In Italia i costi dell’energia in agricoltura sono il 50% più alti di quelli dei nostri concorrenti francesi, è stato ricordato ieri. «Io immagino, con il Recovery Fund, di rendere autonome e decarbonizzate le nostre produzioni – ha risposto il ministro della Transizione ecologica, Roberto Cingolani – immagino di ricoprire i tetti delle imprese agricole con gli impianti a fotovoltaico, di utilizzare le biomasse prodotte dagli animali per alimentare gli impianti di biogas».

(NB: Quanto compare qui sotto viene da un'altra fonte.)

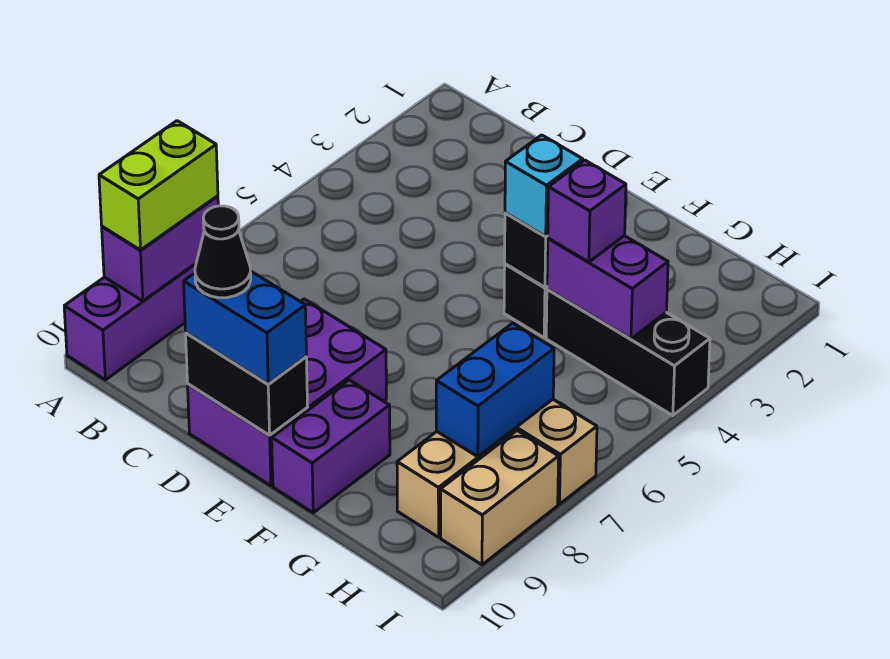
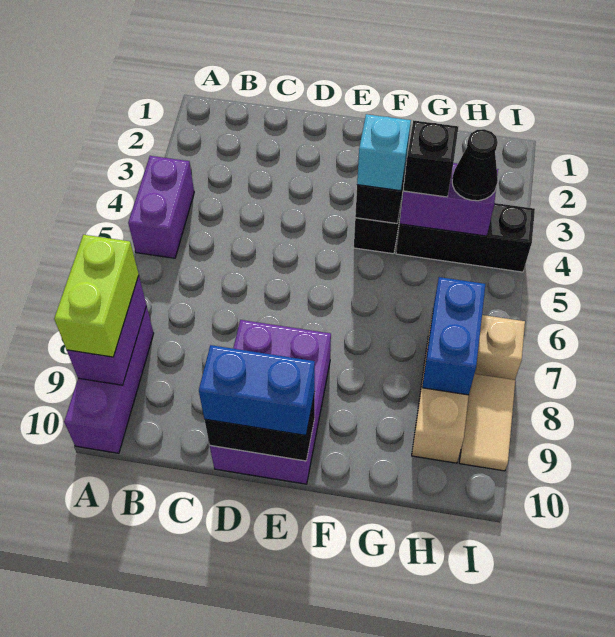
black 1x1 cone [195,206,251,298] -> black 1x1 cone moved to [452,129,498,201]
purple 1x2 brick [272,380,390,513] -> purple 1x2 brick moved to [128,156,194,258]
purple 1x1 brick [548,160,626,262] -> black 1x1 brick [403,120,458,197]
tan 1x2 brick [441,431,559,565] -> tan 1x2 tile [459,374,515,471]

Nel mirino della Coldiretti c’è anche la Plastic tax, che dovrebbe entrare in vigore a luglio. «Sono il primo a dire che la plastica va ridotta – sostiene Prandini – ma quando non la si può sostituire con altri materiali più sostenibili, non si può tassare le imprese che la usano, sennò favoriamo i paesi dove questa tassa non viene pagata dai produttori». Secondo la Coldiretti, la Plastic tax non dovrebbe essere posta a carico delle industrie che fanno trasformazione alimentare, ma piuttosto dei punti vendita, in modo che a doverla pagare siano tutti, anche i prodotti stranieri. E su questo Coldiretti ieri incassa un’apertura da parte del governo: «La plastica è già disincentivata dalla normativa a livello europeo, non capisco perché in Italia si debba andare oltre il ragionevole con effetti autolesionistici – ha detto il ministro dello Sviluppo economico, Giancarlo Giorgetti, in collegamento ieri durante il Summit – nel governo ci sono sensibilità diverse sul tema della plastic tax, io auspico che una riflessione su questo venga fatta».
L’agroalimentare italiano quest’anno, per la prima volta nella storia, ha esportato più di quanto ha importato. «Possiamo essere il vero settore che garantirà la crescita costante del Paese, ma un terzo del tempo che dovremmo impiegare all’interno delle nostre imprese lo passiamo a compilare carta», ha detto ieri Prandini, puntando il dito contro il peso eccessivo della burocrazia in Italia. «È vero – ha ammesso il ministro della Pubblica amministrazione Renato Brunetta – la cattiva burocrazia costa 100 giorni al lavoro delle imprese, ma sto lavorando a un provvedimento sulla semplificazione a 360 gradi».
Tra le battaglie che stanno più a cuore alla Coldiretti c’è anche quella contro il Nutriscore, la cosiddetta etichetta a semaforo che penalizzerebbe pesantemente l’export dei prodotti agroalimentari italiani se venisse adottata come lo standard della Ue. E su questo dossier gli agricoltori ieri hanno incassato un doppio sostegno, quello del ministro della Salute, Roberto Speranza, e quello del ministro dell’Agricoltura Patuanelli, che si è espresso senza mezzi termini: «Il nutriscore è un meccanismo idiota, è un sistema di marketing. A Bruxelles noi non batteremo solo i pugni, noi ribalteremo i tavoli. Credo che si stiano aprendo degli spiragli per bloccare questa assurdità».
Meno compatto è invece il fronte del governo per quanto riguarda un’altra delle richieste storiche della Coldiretti, quella di un’etichettatura sull’origine delle materie prime alimentari da estendere in Italia e, possibilmente, da portare anche in Europa: «Sostengo l’etichettatura di origine ha detto ieri il ministro Giorgetti – ma una parte dell’industria alimentare non è d’accordo perché utilizza anche materie prime non italiane. Cercheremo di trovare un compromesso».